What you will do – Copy every entry exactly, but skip the pictures.

[Stored items from a collection]
______________________________
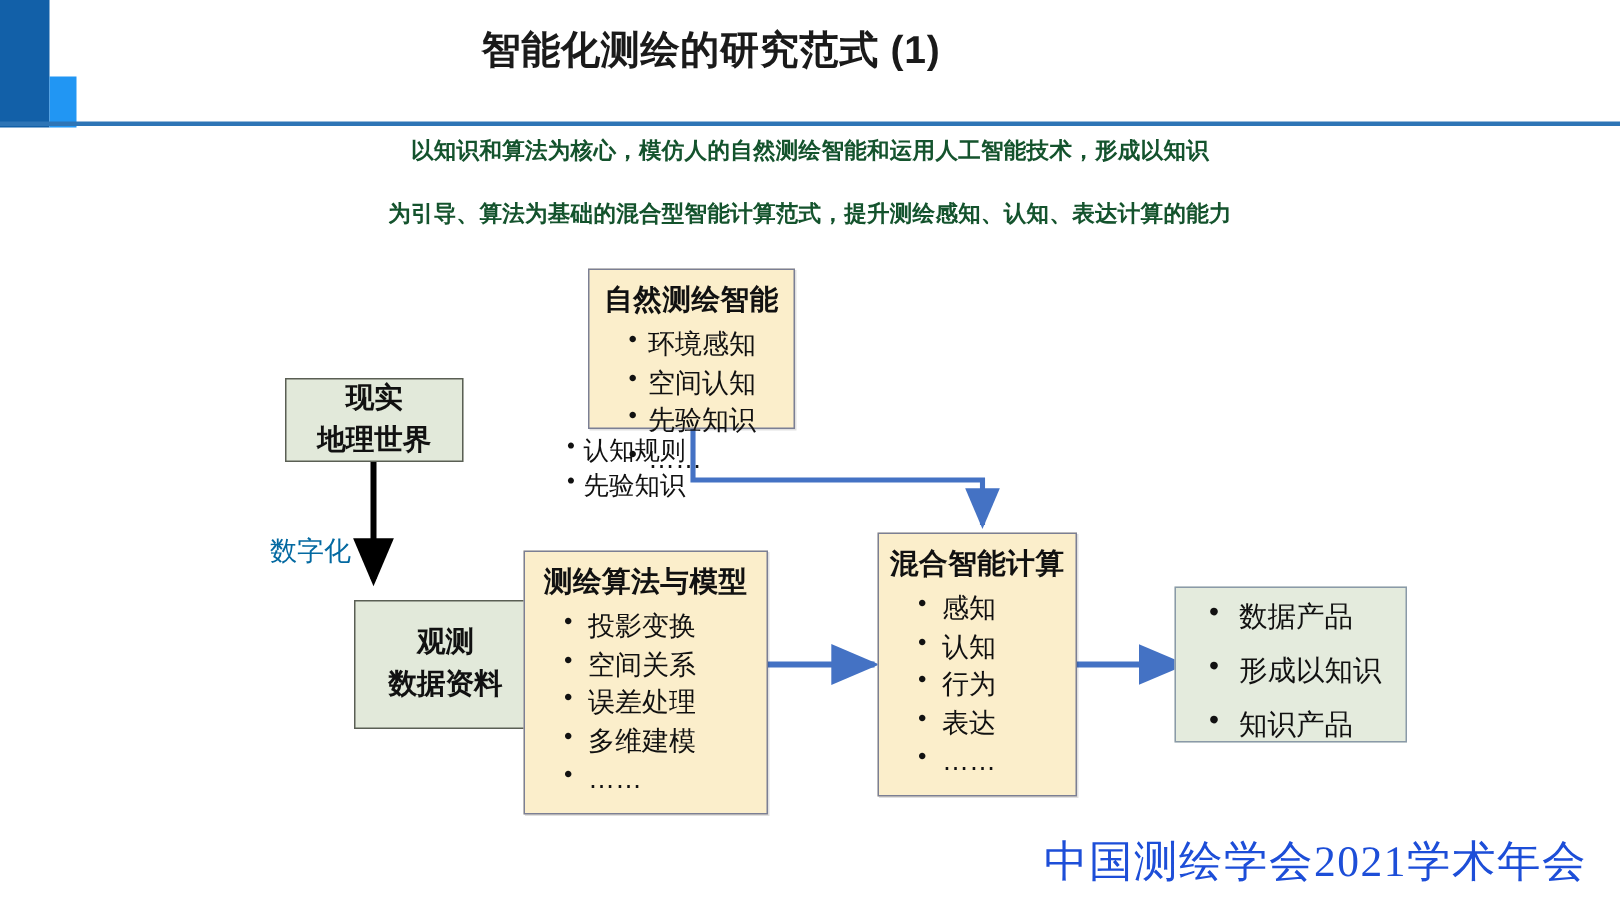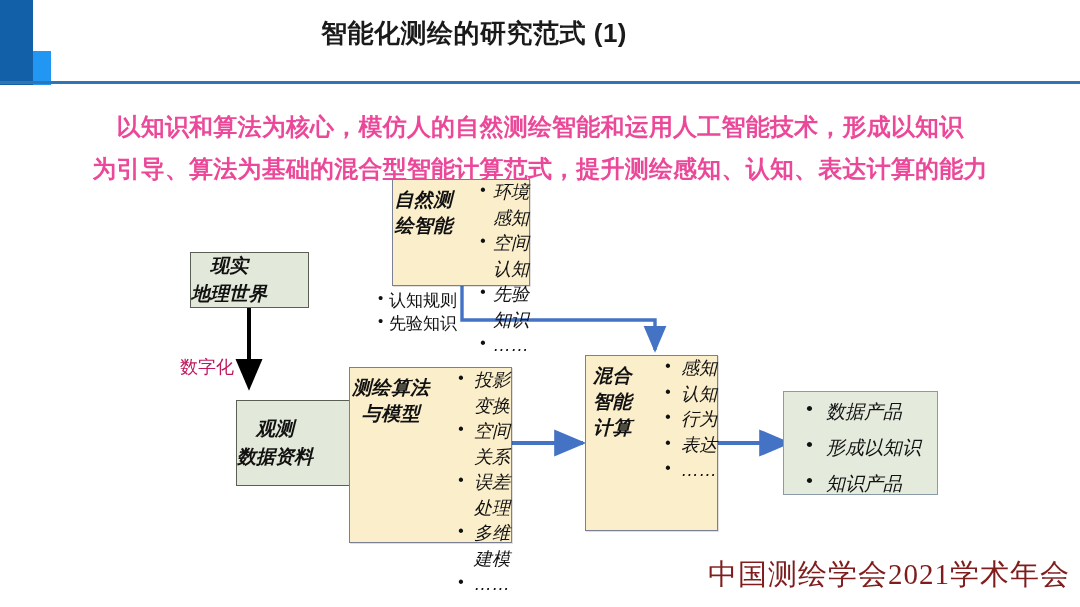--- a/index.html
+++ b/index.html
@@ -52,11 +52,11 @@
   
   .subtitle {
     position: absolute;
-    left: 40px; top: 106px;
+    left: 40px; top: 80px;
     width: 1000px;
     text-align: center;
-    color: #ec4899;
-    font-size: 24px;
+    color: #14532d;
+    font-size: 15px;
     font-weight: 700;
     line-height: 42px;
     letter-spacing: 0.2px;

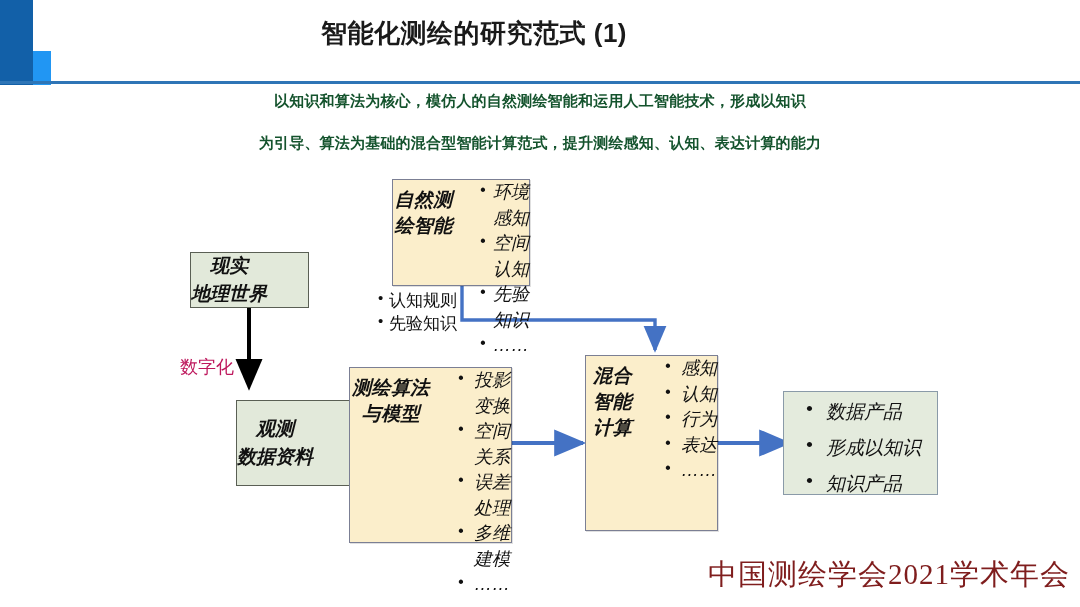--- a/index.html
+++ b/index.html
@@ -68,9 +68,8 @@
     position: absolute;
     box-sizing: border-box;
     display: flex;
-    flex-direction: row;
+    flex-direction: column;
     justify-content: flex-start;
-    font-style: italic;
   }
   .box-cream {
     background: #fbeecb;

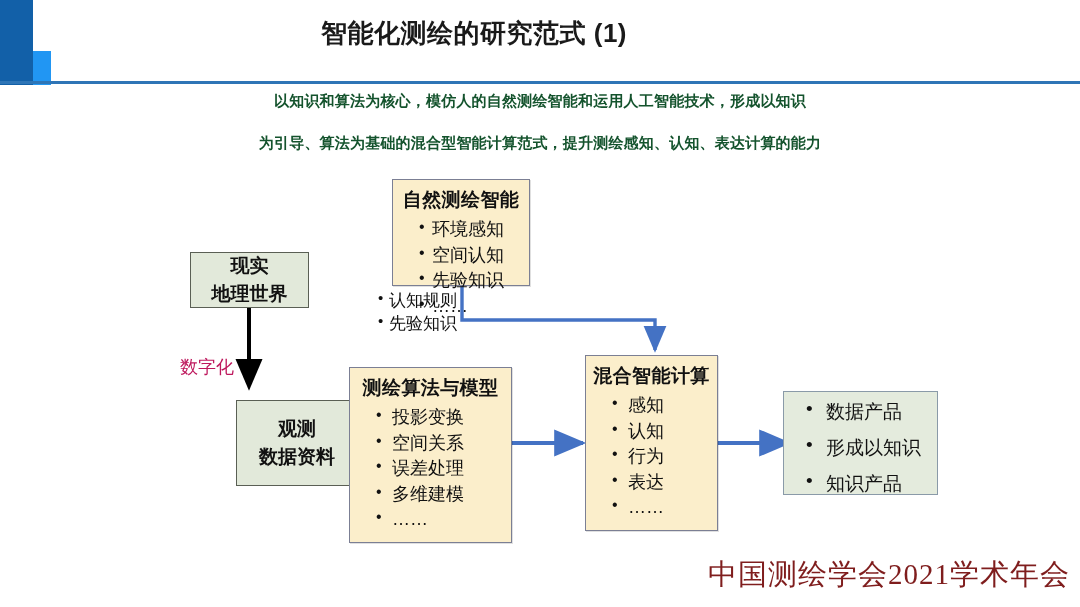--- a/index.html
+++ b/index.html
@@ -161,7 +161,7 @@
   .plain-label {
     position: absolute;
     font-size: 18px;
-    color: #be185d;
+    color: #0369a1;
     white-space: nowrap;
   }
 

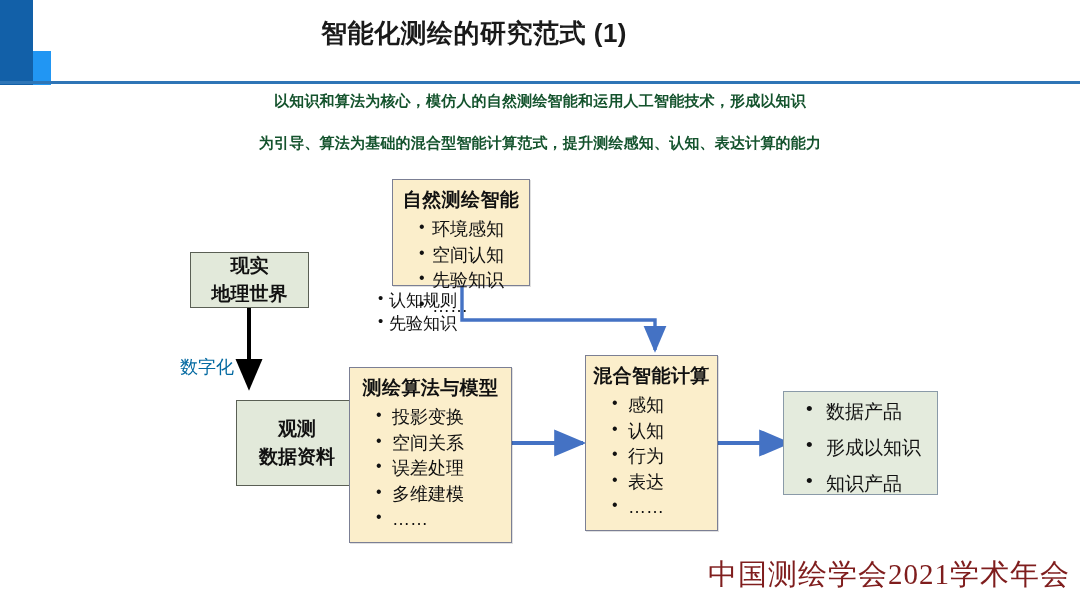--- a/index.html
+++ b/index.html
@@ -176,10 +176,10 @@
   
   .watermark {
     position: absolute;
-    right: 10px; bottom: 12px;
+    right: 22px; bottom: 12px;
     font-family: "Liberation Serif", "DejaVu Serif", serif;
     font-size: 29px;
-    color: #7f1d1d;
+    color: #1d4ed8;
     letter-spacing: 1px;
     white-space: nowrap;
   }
______________________________
Response to the task –
--- a/index.html
+++ b/index.html
@@ -52,11 +52,11 @@
   
   .subtitle {
     position: absolute;
-    left: 40px; top: 106px;
+    left: 40px; top: 80px;
     width: 1000px;
     text-align: center;
-    color: #ec4899;
-    font-size: 24px;
+    color: #14532d;
+    font-size: 15px;
     font-weight: 700;
     line-height: 42px;
     letter-spacing: 0.2px;

--- a/index.html
+++ b/index.html
@@ -68,9 +68,8 @@
     position: absolute;
     box-sizing: border-box;
     display: flex;
-    flex-direction: row;
+    flex-direction: column;
     justify-content: flex-start;
-    font-style: italic;
   }
   .box-cream {
     background: #fbeecb;

--- a/index.html
+++ b/index.html
@@ -161,7 +161,7 @@
   .plain-label {
     position: absolute;
     font-size: 18px;
-    color: #be185d;
+    color: #0369a1;
     white-space: nowrap;
   }
 

--- a/index.html
+++ b/index.html
@@ -176,10 +176,10 @@
   
   .watermark {
     position: absolute;
-    right: 10px; bottom: 12px;
+    right: 22px; bottom: 12px;
     font-family: "Liberation Serif", "DejaVu Serif", serif;
     font-size: 29px;
-    color: #7f1d1d;
+    color: #1d4ed8;
     letter-spacing: 1px;
     white-space: nowrap;
   }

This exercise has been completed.